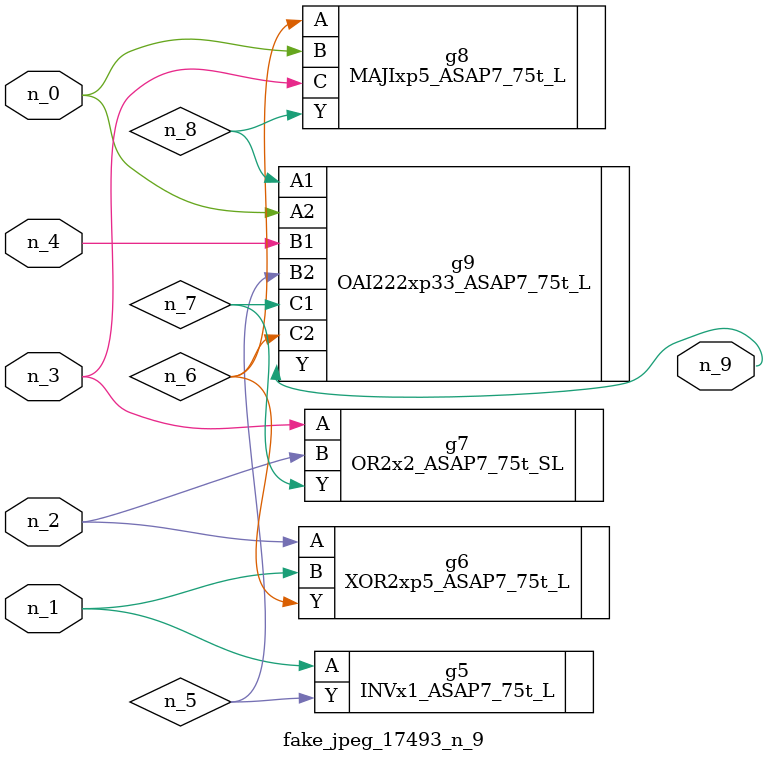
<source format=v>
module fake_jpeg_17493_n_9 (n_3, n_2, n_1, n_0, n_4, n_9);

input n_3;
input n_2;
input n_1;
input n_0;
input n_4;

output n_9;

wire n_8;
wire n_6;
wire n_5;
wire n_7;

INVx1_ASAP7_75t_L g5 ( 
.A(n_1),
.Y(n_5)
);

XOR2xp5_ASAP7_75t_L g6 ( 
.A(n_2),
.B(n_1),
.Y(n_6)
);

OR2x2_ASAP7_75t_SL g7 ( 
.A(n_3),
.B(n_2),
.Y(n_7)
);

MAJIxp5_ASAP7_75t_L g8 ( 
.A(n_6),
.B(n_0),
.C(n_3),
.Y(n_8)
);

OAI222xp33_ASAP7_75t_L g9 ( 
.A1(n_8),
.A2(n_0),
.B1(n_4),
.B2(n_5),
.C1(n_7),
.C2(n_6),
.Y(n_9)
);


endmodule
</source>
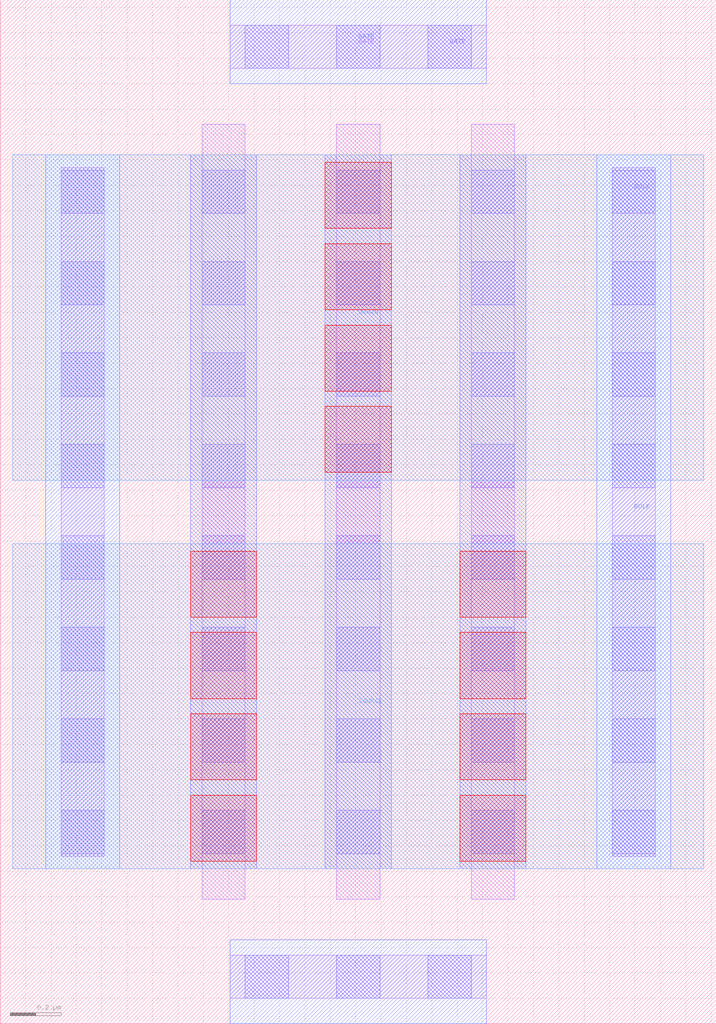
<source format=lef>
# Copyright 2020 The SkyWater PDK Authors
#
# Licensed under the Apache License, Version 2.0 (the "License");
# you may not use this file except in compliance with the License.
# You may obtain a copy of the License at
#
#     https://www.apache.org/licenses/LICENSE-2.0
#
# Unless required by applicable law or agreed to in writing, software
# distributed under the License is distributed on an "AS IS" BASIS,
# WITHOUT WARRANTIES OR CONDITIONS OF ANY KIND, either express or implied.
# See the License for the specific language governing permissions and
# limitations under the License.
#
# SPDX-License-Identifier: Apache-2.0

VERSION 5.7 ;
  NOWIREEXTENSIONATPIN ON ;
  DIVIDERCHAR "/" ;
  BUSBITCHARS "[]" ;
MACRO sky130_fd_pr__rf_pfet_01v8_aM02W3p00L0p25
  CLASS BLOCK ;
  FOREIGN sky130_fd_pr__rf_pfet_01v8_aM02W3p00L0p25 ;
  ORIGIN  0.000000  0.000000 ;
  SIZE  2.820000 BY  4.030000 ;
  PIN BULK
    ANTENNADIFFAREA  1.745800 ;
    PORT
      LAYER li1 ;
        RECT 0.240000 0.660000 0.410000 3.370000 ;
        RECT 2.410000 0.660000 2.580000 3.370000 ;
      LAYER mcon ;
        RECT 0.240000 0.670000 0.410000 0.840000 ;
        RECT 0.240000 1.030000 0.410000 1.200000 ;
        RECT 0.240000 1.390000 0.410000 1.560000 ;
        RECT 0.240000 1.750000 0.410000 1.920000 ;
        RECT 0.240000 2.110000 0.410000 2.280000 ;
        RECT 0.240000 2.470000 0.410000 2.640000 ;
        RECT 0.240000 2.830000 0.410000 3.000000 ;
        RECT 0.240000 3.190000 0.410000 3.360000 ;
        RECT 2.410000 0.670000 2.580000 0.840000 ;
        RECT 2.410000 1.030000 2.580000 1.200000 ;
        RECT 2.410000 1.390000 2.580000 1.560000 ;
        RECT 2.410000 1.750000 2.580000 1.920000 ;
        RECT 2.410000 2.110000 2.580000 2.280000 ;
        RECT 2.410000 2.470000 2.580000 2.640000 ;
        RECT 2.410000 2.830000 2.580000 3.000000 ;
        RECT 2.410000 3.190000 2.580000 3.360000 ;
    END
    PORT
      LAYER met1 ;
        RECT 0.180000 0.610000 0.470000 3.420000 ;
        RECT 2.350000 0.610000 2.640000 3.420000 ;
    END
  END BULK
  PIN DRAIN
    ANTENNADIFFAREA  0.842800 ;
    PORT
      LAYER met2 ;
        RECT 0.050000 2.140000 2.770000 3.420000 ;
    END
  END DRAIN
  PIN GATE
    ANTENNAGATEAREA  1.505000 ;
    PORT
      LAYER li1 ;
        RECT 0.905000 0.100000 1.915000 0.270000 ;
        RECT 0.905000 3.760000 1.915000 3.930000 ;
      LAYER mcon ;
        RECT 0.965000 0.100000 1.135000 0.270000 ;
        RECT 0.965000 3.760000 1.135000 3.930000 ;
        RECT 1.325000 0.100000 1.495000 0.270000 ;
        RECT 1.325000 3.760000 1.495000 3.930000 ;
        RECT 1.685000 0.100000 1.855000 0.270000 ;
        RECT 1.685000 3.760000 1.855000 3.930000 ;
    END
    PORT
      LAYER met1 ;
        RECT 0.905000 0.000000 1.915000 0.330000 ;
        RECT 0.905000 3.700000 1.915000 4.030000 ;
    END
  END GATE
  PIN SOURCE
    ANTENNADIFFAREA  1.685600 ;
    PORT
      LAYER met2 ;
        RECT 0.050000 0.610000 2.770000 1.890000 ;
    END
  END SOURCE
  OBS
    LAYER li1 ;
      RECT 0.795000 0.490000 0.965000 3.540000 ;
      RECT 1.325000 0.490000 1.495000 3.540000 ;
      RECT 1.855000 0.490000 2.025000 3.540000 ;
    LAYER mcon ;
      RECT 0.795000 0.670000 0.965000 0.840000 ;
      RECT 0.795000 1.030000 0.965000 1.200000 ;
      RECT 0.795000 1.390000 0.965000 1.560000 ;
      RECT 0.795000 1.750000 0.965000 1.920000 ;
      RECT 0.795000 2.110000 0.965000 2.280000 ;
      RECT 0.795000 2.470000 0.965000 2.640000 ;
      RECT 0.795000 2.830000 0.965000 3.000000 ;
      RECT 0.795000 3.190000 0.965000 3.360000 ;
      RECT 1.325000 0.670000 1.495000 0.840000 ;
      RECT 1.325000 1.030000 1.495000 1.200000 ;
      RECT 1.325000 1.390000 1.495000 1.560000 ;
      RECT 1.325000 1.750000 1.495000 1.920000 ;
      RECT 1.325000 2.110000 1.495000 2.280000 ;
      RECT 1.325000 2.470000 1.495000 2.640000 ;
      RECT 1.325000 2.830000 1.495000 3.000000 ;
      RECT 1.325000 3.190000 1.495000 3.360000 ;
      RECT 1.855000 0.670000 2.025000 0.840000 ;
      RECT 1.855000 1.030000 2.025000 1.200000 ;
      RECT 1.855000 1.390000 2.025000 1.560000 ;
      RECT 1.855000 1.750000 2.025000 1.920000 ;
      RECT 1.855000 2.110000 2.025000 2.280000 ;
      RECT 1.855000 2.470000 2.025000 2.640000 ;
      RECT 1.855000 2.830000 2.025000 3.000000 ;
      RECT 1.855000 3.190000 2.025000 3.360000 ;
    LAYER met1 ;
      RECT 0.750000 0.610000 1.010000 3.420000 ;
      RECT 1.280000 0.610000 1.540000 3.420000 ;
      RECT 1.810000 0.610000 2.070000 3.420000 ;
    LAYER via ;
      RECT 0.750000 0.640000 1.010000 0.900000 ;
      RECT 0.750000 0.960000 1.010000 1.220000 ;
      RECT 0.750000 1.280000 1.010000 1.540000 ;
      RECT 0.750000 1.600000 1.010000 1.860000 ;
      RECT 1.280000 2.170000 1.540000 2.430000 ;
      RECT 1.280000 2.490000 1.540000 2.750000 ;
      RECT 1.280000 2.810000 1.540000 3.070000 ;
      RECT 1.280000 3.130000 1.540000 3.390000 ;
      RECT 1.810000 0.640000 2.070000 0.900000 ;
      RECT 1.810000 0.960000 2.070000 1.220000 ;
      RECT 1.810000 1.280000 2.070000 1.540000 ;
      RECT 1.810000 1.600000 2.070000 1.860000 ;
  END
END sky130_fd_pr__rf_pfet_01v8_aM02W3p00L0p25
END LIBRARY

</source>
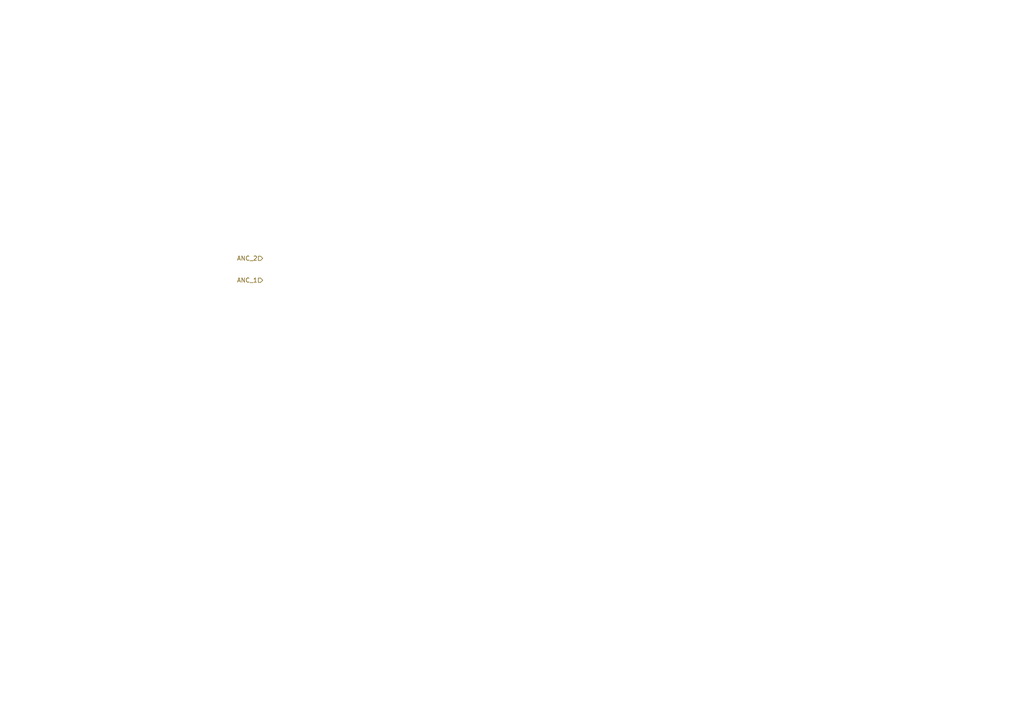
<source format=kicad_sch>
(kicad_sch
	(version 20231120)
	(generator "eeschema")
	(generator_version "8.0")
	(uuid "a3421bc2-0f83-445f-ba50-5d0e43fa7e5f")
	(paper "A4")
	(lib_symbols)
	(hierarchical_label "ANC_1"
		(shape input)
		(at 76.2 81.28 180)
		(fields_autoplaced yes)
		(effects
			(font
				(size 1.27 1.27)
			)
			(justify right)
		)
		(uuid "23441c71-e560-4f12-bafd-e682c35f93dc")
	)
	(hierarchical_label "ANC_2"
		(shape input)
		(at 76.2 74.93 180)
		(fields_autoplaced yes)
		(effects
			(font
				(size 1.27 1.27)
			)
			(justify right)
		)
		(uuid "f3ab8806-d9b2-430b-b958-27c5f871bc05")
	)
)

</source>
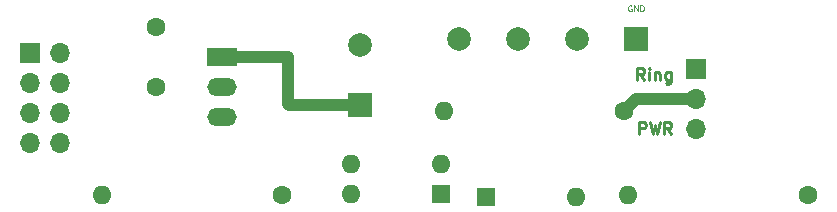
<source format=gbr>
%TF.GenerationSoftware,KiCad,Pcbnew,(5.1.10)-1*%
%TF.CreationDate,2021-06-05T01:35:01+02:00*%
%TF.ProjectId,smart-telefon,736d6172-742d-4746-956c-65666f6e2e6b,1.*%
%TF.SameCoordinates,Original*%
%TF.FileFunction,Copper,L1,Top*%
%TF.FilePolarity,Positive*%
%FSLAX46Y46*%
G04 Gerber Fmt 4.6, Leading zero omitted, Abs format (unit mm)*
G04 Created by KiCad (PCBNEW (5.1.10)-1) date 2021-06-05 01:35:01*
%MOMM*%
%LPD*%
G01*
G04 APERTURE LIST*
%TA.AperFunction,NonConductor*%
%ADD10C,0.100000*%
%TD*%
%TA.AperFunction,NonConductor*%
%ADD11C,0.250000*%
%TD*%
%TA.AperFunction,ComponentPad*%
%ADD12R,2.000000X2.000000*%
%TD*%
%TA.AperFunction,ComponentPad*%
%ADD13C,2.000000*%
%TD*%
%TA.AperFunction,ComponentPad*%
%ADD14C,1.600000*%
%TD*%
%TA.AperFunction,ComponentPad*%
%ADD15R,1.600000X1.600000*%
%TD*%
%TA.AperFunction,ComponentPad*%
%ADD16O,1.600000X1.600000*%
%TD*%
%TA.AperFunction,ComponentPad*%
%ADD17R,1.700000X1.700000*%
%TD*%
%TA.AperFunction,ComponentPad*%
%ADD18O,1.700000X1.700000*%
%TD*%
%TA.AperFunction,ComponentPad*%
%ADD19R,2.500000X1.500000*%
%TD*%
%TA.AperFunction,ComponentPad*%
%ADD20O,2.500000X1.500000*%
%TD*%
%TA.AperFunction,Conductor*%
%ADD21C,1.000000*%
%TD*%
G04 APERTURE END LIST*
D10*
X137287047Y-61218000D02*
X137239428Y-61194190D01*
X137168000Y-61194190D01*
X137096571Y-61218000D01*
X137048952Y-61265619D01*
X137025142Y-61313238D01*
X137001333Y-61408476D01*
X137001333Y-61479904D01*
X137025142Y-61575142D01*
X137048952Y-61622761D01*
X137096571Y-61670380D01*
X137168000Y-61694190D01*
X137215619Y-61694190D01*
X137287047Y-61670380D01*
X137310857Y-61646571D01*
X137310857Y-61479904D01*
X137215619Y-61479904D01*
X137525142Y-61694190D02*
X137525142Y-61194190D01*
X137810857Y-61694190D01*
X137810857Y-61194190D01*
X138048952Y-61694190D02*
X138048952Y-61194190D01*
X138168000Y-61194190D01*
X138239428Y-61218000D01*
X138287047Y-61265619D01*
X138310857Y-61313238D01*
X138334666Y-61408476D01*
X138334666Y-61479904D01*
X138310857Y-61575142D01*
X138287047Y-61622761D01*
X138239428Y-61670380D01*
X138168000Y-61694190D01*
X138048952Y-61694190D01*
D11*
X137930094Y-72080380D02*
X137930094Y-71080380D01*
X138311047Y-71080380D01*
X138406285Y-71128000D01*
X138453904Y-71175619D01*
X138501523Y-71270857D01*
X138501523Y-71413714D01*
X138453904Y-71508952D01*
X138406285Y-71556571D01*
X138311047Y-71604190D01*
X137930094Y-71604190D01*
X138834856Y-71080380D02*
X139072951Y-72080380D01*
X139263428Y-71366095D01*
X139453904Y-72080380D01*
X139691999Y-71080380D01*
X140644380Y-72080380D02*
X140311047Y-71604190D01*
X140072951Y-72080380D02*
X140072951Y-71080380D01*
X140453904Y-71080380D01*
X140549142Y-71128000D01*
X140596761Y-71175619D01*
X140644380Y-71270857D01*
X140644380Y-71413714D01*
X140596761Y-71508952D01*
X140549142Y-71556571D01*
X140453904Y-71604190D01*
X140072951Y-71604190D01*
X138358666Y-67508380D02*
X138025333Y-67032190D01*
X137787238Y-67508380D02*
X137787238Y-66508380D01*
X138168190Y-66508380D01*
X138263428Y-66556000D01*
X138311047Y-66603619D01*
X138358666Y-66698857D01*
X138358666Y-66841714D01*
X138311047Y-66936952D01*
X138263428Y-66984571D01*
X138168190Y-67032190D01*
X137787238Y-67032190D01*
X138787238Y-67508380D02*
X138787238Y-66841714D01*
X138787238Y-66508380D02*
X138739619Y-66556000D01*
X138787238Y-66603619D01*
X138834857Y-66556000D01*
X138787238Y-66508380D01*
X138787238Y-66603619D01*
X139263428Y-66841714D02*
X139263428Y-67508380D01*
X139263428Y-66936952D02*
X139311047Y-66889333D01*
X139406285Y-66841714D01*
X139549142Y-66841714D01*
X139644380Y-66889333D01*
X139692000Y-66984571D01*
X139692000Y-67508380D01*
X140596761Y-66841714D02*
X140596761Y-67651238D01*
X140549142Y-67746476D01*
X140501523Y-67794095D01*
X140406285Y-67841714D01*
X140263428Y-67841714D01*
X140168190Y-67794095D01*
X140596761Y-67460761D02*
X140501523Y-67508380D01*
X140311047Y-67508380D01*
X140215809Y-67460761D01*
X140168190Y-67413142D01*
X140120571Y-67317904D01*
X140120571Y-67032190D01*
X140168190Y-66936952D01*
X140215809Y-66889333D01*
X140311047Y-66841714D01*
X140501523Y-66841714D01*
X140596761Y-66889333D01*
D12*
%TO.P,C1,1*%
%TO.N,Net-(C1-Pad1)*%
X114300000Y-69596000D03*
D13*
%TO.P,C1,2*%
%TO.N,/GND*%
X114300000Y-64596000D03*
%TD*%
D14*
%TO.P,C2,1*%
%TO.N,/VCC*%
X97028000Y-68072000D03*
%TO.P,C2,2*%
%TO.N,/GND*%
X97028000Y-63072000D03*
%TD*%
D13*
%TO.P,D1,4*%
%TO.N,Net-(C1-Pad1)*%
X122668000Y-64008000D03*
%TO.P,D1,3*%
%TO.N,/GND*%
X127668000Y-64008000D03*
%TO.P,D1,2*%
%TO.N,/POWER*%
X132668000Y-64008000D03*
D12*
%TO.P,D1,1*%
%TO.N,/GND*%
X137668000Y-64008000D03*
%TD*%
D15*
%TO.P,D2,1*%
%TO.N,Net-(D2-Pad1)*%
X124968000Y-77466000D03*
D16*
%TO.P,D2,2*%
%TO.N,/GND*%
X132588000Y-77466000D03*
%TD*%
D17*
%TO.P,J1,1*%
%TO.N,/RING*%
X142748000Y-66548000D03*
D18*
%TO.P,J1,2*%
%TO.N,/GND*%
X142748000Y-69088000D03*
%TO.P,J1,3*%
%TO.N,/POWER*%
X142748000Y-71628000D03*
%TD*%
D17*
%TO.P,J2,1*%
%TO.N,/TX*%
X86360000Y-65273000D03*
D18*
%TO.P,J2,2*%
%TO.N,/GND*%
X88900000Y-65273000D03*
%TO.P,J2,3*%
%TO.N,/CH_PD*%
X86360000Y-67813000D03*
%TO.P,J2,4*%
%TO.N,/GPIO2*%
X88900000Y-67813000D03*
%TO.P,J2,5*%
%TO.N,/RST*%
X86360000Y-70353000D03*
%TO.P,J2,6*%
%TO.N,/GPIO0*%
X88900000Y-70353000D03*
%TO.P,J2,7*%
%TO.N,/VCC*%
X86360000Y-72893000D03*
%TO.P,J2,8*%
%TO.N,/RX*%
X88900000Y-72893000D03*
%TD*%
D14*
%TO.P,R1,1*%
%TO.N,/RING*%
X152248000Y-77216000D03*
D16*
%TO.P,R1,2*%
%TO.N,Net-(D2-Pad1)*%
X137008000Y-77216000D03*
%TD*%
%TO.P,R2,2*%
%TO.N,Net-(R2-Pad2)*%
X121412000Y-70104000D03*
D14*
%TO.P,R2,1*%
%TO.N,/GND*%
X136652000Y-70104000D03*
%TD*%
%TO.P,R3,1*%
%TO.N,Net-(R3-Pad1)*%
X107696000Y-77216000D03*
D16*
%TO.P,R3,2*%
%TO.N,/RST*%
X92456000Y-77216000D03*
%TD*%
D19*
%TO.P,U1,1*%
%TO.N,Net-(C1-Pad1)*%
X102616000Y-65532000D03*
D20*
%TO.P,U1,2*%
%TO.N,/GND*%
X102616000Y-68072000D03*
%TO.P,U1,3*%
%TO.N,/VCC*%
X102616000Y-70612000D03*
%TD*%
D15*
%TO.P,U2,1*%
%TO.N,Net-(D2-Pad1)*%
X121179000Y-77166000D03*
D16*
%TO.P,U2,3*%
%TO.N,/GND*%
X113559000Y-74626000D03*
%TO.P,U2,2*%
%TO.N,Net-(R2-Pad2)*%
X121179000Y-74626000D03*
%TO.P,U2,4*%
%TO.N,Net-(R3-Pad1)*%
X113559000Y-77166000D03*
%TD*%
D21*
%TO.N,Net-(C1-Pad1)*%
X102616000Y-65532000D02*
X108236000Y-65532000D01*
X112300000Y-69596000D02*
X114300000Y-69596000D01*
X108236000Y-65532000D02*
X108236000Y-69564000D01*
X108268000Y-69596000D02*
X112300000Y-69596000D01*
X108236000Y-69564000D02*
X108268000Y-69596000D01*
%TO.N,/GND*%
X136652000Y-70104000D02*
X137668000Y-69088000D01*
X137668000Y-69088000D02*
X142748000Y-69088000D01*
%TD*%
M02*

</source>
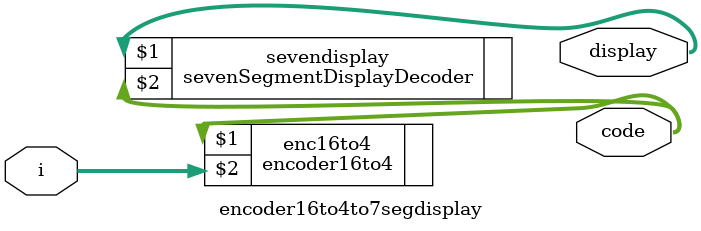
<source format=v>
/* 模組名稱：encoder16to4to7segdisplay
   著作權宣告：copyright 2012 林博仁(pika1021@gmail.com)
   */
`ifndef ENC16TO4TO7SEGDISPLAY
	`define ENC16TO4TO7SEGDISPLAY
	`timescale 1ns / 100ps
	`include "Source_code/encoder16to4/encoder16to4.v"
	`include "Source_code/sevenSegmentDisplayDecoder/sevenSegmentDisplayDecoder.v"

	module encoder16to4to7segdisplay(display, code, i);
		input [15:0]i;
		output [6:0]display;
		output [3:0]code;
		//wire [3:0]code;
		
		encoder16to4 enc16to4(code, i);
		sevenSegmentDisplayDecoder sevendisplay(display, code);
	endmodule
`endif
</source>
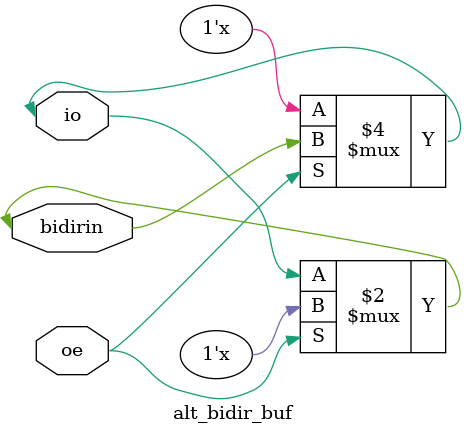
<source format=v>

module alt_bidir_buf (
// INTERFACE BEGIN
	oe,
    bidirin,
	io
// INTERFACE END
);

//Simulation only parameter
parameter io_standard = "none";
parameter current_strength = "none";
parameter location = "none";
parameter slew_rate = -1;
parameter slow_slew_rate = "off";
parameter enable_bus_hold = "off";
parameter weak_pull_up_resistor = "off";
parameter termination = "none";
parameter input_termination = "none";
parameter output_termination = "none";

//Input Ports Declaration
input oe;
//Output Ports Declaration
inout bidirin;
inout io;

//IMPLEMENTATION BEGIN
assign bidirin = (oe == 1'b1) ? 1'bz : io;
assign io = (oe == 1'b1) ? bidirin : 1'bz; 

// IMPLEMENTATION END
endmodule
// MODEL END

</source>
☆ ☆ ☆ ☆ ☆
_WORK TASK:_ Of the entries above, transcribe exactly those lines that fall between the line containing "X137025142Y-61575142D01*" and the line containing "X138168000Y-61694190D01*", together with those two lines.

_EXERCISE OUTPUT:_
X137025142Y-61575142D01*
X137048952Y-61622761D01*
X137096571Y-61670380D01*
X137168000Y-61694190D01*
X137215619Y-61694190D01*
X137287047Y-61670380D01*
X137310857Y-61646571D01*
X137310857Y-61479904D01*
X137215619Y-61479904D01*
X137525142Y-61694190D02*
X137525142Y-61194190D01*
X137810857Y-61694190D01*
X137810857Y-61194190D01*
X138048952Y-61694190D02*
X138048952Y-61194190D01*
X138168000Y-61194190D01*
X138239428Y-61218000D01*
X138287047Y-61265619D01*
X138310857Y-61313238D01*
X138334666Y-61408476D01*
X138334666Y-61479904D01*
X138310857Y-61575142D01*
X138287047Y-61622761D01*
X138239428Y-61670380D01*
X138168000Y-61694190D01*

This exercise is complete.